I continued to challenge my physical health condition and participate in the Gajokai (a young men’s behind-the-scenes training group) to protect the organization, our beautiful local center and the precious members. I was confident that the protective functions of the universe had no choice but to protect my life, because I had determined to exist for the sake of kosen-rufu and the happiness of the young men in San Antonio!
I had become increasingly concerned about my medical treatment, when, by email, my doctor informed me that he would no longer take on my case. He was exhausted and had lost hope, but I had not.
President Ikeda writes: “No matter how hopeless or bleak things appear, the moment always comes when suddenly our spirit revives, and hope is reborn. That is why we must never give up” (Jan. 2, 1998, World Tribune, p. 11). I was even more determined to find the best doctor and treatment to fully restore my health, so that I could continue my mission in San Antonio.

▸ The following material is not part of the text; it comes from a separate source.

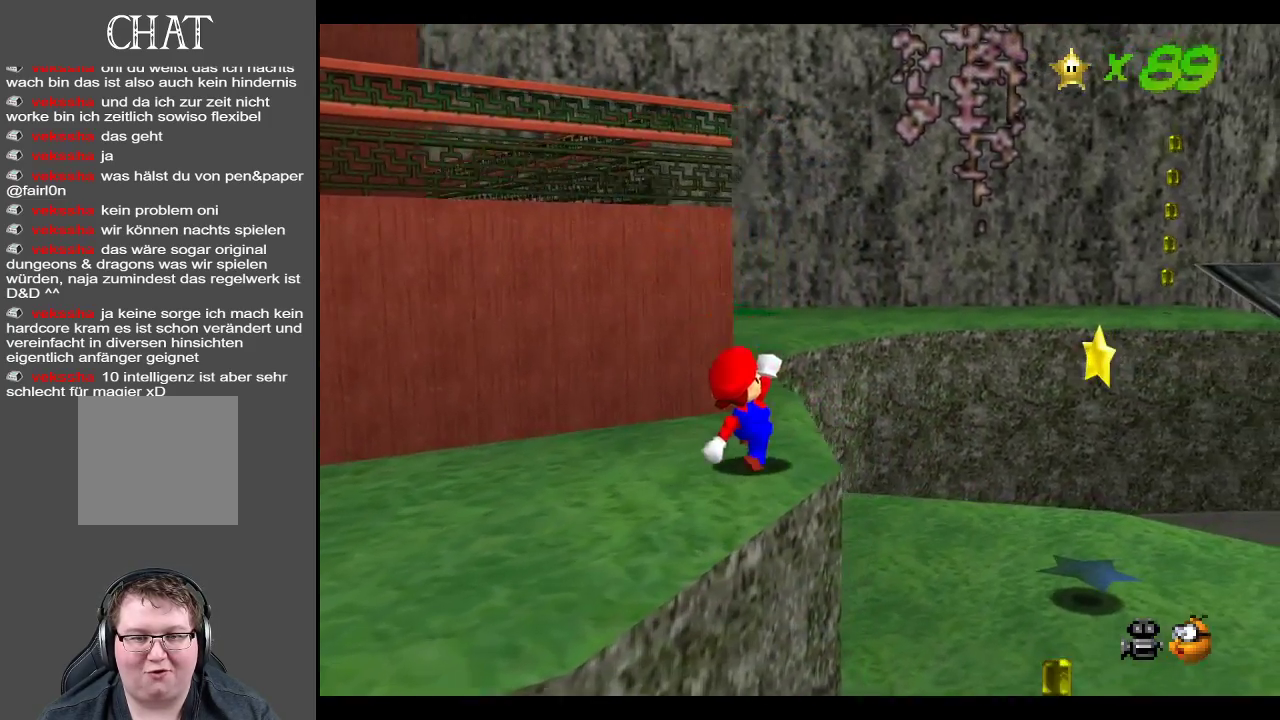
{"buttons": ["A"], "left_stick": "right", "right_stick": "center", "events": [[150, "left_stick", "right"]]}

In April of this year, I found an amazing doctor with a wonderful staff, and I was additionally diagnosed with cervical spine dysfunction and an unstable core. Of all the doctors who specialize in treatment for the disorder, one lived in Virginia and the other was five minutes away from the SGI-USA San Antonio Buddhist Center!
The new treatment is realigning my body, which will take time. While every day is still a battle, I have hope now. I continue to make all-out efforts as a region young men’s leader. Out of appreciation, I’ve helped two more friends receive the Gohonzon.

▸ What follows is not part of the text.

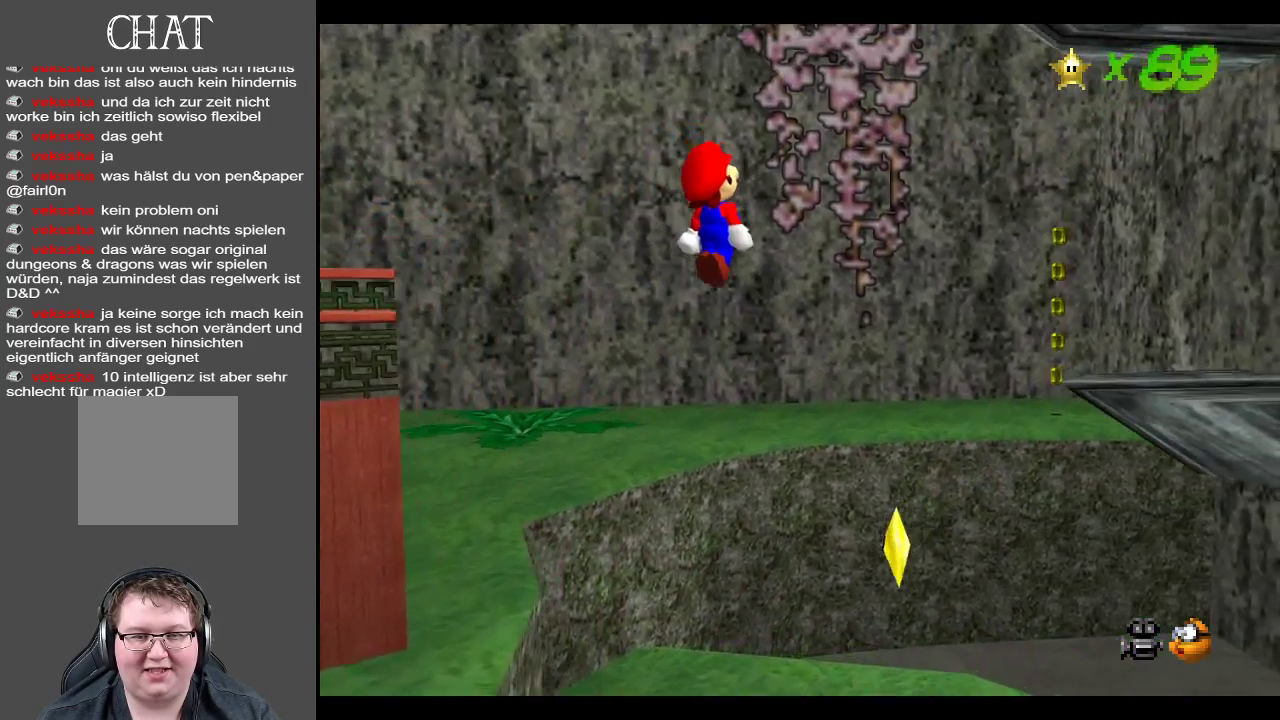
{"buttons": ["A", "X"], "left_stick": "down", "right_stick": "center", "events": [[17, "left_stick", "down"], [133, "left_stick", "down-left"], [400, "left_stick", "down"], [500, "X", "down"]]}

Toward the 50,000 Lions of Justice Festival, I reached out to more than 400 friends through social media, oftentimes while bedridden, and I encouraged several staff members at my doctor’s office to register for the 50K Festival, and they did!
Because of these trials, I’ve learned to encourage people from all walks of life and give others hope. In my darkest moments, I reaffirmed to myself that my struggles are not meaningless—everything I’ve experienced has forged my inner core, so that I could stand up as a lion for kosen-rufu. Now, when I’m struggling, I recall Nichiren’s words, “This is my vow, and I will never forsake it!” (“The Opening of the Eyes,” WND-1, 281), and I press forward, confident of my victory.